◆ PROBLEM DESCRIPTION
The records that follow are to be repeated exactly, with the pictures removed.

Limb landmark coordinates
•••

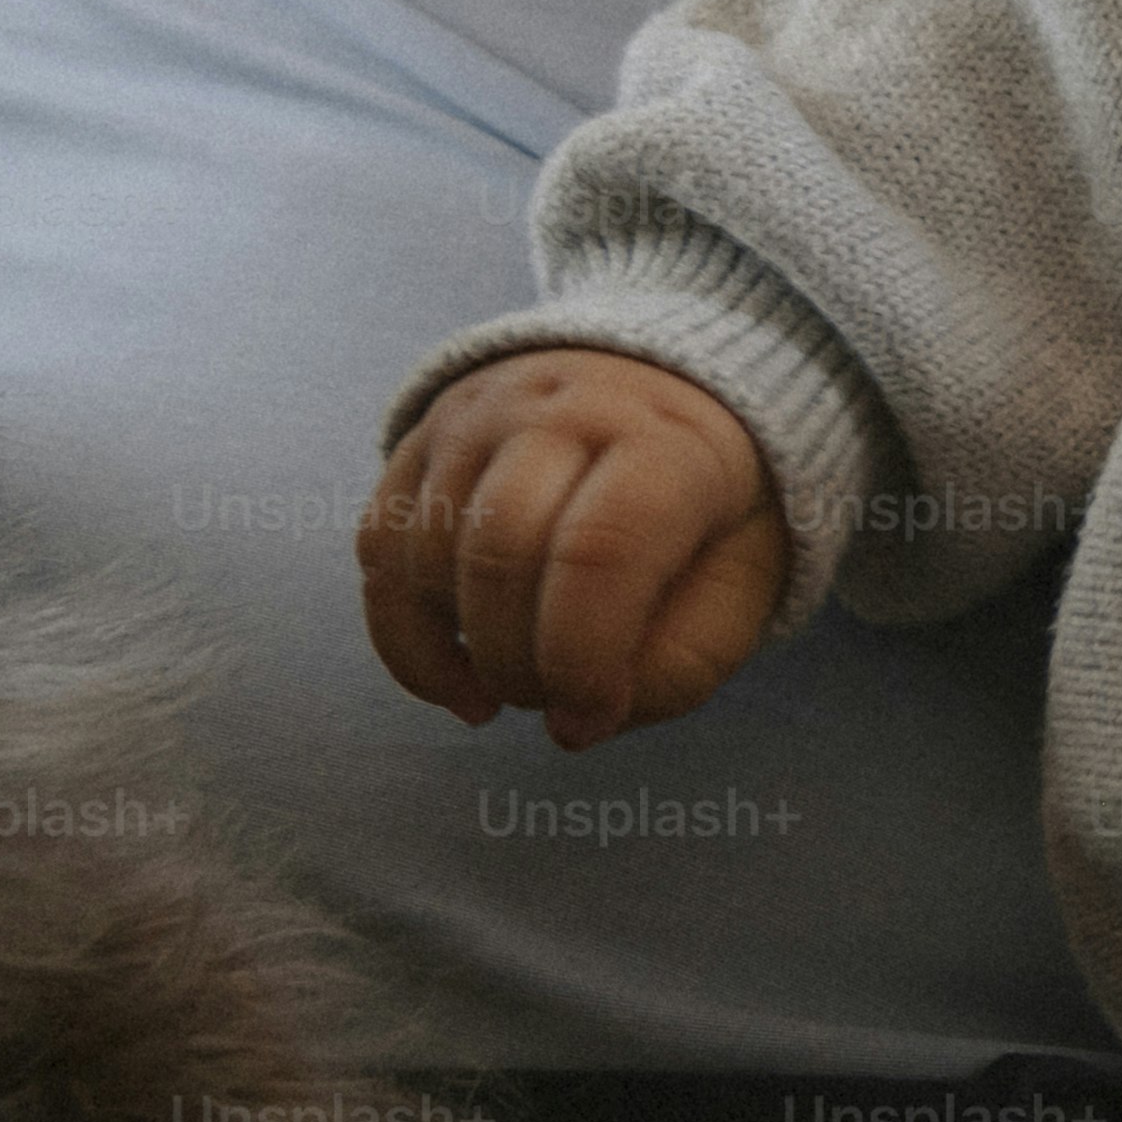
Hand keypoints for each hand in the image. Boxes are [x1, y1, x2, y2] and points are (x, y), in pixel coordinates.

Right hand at [358, 350, 787, 749]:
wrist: (666, 394)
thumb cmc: (709, 513)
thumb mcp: (740, 585)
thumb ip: (678, 665)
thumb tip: (573, 727)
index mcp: (666, 442)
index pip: (599, 549)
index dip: (583, 657)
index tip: (593, 712)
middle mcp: (562, 410)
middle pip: (502, 551)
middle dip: (520, 662)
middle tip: (557, 704)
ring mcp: (479, 417)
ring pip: (430, 554)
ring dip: (464, 652)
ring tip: (521, 687)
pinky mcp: (420, 442)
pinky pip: (381, 553)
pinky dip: (408, 641)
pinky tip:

•••

◆ TASK ANSWER
Hand keypoints for each hand in the image. Boxes are [x1, y1, x2, y2] and points are (x, y), in pixel coordinates.

Right hand at [358, 350, 787, 749]:
wrist: (666, 394)
thumb cmc: (709, 513)
thumb mcp: (740, 585)
thumb ip: (678, 665)
thumb tip: (573, 727)
index mcp: (666, 442)
index pip: (599, 549)
index dip: (583, 657)
index tip: (593, 712)
middle mcp: (562, 410)
middle pip: (502, 551)
middle dip: (520, 662)
middle tip: (557, 704)
ring mcp: (479, 417)
ring pip: (430, 554)
ring dip: (464, 652)
ring tip: (521, 687)
pinky mcp: (420, 442)
pinky pip: (381, 553)
pinky dip: (408, 641)
pinky tip:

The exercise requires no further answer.